== Gezeigter Text ==
────────────────

In Köln feiert die Polizei bei einer Großdemonstration gegen Krieg und Aufrüstung eine Prügelorgie ungeahnten Ausmaßes. Der bis zu elf Stunden anhaltende Polizeikessel lässt fassungslos zurück – und zeigt doch, dass wir mit unserem Protest einen wunden Punkt treffen. – Ein Kommentar von Basti Jung.
Wer heutzutage ein Problem mit Kriegstreiberei hat und konsequent gegen Aufrüstung kämpfen will, hat es nicht leicht. Der eine ist „Putinversteher“, die andere macht sich doch nur pazifistische Illusionen – und wiederum andere werden von wütenden Prügelcops aus NRW windelweich geschlagen.
Das antimilitaristische Rheinmetall Entwaffnen-Camp in Köln durfte in diesem Jahr ein Stück weit hautnah erfahren, was sich der Staat alles erlauben lässt, wenn es um die Bekämpfung von Kriegsgegner:innen im eigenen Land geht. Sei es das angedrohte Verbot des gesamten Camps, die massive Polizeipräsenz in der gesamten Stadt seit Anfang August oder auch das Verhalten der Repressionsbehörden bei kleineren Aktionen, die von Besucher:innen des Camps ausgingen: So berichtet eine Teilnehmerin, dass bei einer Flyeraktion von sieben Leuten schon auch mal elf Polizeiwannen aufgeploppt sind, um dann die Flugblätter bis aufs Impressum unter die Lupe zu nehmen, um auch ja irgendeinen blöden Grund zu finden, die entschlossenen Antimilitarist:innen zu schikanieren – die Kriminalstatistik dürfte es freuen.
Schikanen und Gewalt: Protest unerwünscht
Doch Höhepunkt der gesamten Woche bleibt zweifelsohne die Großdemonstration am Samstag. Nachdem mehrere Blockadeaktionen am Freitag ohne größere Repressionen über die Region verteilt an verschiedenen rüstungsrelevanten Standorten durchgeführt wurden, schien die Demo der Kölner Polizei am geeignetsten, um die Aktionswoche nochmal mit einem richtigen Knall zu beenden – zumindest, wenn es nach ihrer Vorstellung ginge.

────────────────

(Auszug aus einem Datensatz)
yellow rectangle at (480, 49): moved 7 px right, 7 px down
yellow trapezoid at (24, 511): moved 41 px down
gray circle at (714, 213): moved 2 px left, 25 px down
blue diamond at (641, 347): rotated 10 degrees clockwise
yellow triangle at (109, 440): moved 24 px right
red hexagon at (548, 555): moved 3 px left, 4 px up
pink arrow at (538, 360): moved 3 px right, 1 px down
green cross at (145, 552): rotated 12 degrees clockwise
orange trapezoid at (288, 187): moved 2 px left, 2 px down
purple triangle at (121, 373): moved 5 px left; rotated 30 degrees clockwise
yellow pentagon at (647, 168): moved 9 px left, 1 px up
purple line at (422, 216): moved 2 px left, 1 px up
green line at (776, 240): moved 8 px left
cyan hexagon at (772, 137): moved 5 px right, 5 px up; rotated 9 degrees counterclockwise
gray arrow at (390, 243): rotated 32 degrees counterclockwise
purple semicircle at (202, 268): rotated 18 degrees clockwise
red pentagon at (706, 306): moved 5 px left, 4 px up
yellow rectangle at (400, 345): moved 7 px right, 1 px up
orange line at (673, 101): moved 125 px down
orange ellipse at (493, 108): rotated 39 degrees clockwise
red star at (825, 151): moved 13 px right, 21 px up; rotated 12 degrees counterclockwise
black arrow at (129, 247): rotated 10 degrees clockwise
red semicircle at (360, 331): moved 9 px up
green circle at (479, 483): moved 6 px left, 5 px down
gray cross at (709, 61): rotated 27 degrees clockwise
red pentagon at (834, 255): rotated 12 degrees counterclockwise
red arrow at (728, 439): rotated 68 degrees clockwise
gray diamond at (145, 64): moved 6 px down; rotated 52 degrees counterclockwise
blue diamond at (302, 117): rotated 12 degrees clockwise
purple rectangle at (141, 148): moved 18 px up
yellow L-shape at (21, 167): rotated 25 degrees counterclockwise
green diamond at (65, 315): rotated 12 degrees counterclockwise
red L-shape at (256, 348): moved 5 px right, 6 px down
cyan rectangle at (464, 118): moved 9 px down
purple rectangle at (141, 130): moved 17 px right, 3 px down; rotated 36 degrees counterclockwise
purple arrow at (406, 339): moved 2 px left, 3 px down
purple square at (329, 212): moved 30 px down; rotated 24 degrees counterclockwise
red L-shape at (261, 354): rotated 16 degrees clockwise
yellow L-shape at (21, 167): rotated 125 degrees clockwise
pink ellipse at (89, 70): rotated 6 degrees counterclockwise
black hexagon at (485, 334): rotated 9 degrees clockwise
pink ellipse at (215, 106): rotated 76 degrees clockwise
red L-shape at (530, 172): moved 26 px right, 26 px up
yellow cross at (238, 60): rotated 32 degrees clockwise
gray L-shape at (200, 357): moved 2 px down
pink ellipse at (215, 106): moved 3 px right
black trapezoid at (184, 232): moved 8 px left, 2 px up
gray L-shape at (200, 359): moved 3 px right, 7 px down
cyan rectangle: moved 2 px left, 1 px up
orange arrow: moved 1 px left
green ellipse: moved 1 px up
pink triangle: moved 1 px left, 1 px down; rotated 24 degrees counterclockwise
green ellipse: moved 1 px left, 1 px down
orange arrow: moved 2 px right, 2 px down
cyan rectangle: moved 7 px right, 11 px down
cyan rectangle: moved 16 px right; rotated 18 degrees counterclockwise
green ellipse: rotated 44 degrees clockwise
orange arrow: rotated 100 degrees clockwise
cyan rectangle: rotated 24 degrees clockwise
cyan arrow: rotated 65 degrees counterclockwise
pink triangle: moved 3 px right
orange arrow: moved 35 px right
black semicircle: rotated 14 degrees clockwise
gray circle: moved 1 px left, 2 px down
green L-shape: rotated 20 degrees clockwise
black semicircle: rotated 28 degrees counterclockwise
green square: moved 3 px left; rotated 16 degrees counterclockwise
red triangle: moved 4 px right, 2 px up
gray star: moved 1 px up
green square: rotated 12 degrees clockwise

────────────────

== Teile der Übung ==
a – Gib aus dem Kommentar zum Polizeieinsatz in Köln den Abschnitt von „In Köln feiert“ bis einschließlich „NRW windelweich geschlagen.“ wortgetreu aus.
b – Setze den Kommentar zum Polizeieinsatz in Köln im Anschluss an seinen letzten Satz fort.
Die Daten werden für die Bearbeitung nicht gebraucht.

== Ergebnisse der Aufgaben ==
a –
In Köln feiert die Polizei bei einer Großdemonstration gegen Krieg und Aufrüstung eine Prügelorgie ungeahnten Ausmaßes. Der bis zu elf Stunden anhaltende Polizeikessel lässt fassungslos zurück – und zeigt doch, dass wir mit unserem Protest einen wunden Punkt treffen. – Ein Kommentar von Basti Jung.
Wer heutzutage ein Problem mit Kriegstreiberei hat und konsequent gegen Aufrüstung kämpfen will, hat es nicht leicht. Der eine ist „Putinversteher“, die andere macht sich doch nur pazifistische Illusionen – und wiederum andere werden von wütenden Prügelcops aus NRW windelweich geschlagen.

b –
Die Taktik der Polizei, jeden noch so kleinen störenden Furz in akribischster Preußenmanier zu ahnden, wurde auch zur Startkundgebung angewandt. Mal waren die Fahnenstange zu metallisch, mal die Stöcke zu rechteckig, mal die Transparente zu sehr verknotet. So kam es, dass der Aufzug mit über 3.000 Teilnehmer:innen erst nach über einer Stunde loslaufen konnte.
Schon zu dem Zeitpunkt musste eine erste Teilnehmerin den kommunistischen Bereich der Aktion mit Hämatomen am Auge verlassen – bereits am Heumarkt wurden erste Schläge auf Kopfhöhe durch die Staatsgewalt verteilt. Sehr zum Schock der Passant:innen und der anderen Teile der Versammlung, die eine solche Gewalt von anderen Friedensdemos eher nicht kennen.
Polizeiliche Prügelparty bis in die Morgenstunden
Ähnlich dürfte es sich dann in der Mechtildisstraße verhalten haben – nach einem knappen Kilometer war es gegen 17:50 Uhr Schluss mit der Demonstration, die Polizei trieb einen Keil zwischen den paradenartigen Teil vorne und dem revolutionären Block hinten, es rückte polizeiliche Unterstützung aus Hessen, Thüringen und Bayern (und zwar das besonders prügelfreudige USK) an, plötzlich tauchten Räumpanzer und Wasserwerfer auf der Straße hinter dem Aufzug auf.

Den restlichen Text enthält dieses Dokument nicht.